EXERCISE AIM: Look for the line containing "index dip: (235, 338)" in the entries below, then print that line and all that follow it exactly.

** INFORMATION PROVIDED follows **

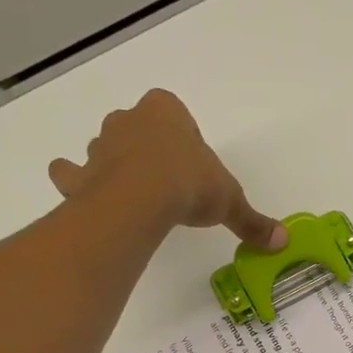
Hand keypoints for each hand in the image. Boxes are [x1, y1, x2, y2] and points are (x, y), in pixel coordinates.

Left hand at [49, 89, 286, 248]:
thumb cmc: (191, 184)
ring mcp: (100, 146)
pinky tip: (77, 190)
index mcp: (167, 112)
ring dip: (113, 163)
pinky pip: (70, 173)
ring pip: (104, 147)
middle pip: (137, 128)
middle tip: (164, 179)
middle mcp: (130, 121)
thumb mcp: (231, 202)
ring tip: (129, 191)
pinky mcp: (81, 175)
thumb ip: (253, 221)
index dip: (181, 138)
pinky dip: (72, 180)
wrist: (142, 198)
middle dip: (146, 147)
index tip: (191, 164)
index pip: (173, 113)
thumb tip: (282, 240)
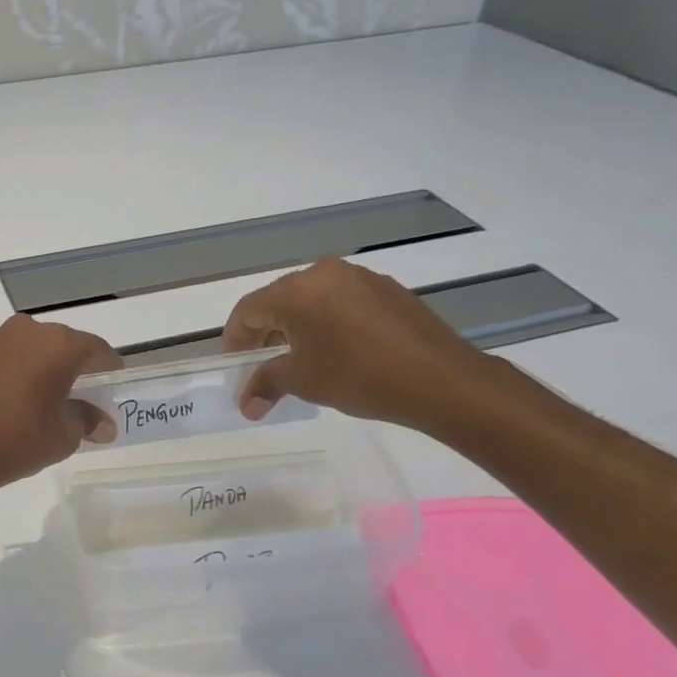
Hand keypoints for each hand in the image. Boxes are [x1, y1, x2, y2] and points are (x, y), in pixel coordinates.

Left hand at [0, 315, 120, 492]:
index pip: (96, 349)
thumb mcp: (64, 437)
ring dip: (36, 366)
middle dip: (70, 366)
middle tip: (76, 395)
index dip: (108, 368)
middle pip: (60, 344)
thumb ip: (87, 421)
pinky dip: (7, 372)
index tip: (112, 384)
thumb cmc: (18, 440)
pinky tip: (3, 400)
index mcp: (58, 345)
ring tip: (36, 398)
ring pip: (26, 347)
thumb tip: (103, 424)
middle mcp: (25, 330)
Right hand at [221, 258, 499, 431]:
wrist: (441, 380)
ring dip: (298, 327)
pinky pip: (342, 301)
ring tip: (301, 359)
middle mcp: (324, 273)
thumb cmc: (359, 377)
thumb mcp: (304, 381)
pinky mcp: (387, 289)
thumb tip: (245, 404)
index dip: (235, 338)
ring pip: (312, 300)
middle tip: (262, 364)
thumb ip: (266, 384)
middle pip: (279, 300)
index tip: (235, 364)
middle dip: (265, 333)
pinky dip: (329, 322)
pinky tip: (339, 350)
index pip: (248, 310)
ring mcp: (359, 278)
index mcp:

** End of INFORMATION PROVIDED **

OUTPUT OF THE TASK:
index dip: (235, 338)
ring pip: (312, 300)
middle tip: (262, 364)
thumb ip: (266, 384)
middle pip: (279, 300)
index tip: (235, 364)
middle dip: (265, 333)
pinky dip: (329, 322)
pinky tip: (339, 350)
index pip: (248, 310)
ring mcp: (359, 278)
index mcp:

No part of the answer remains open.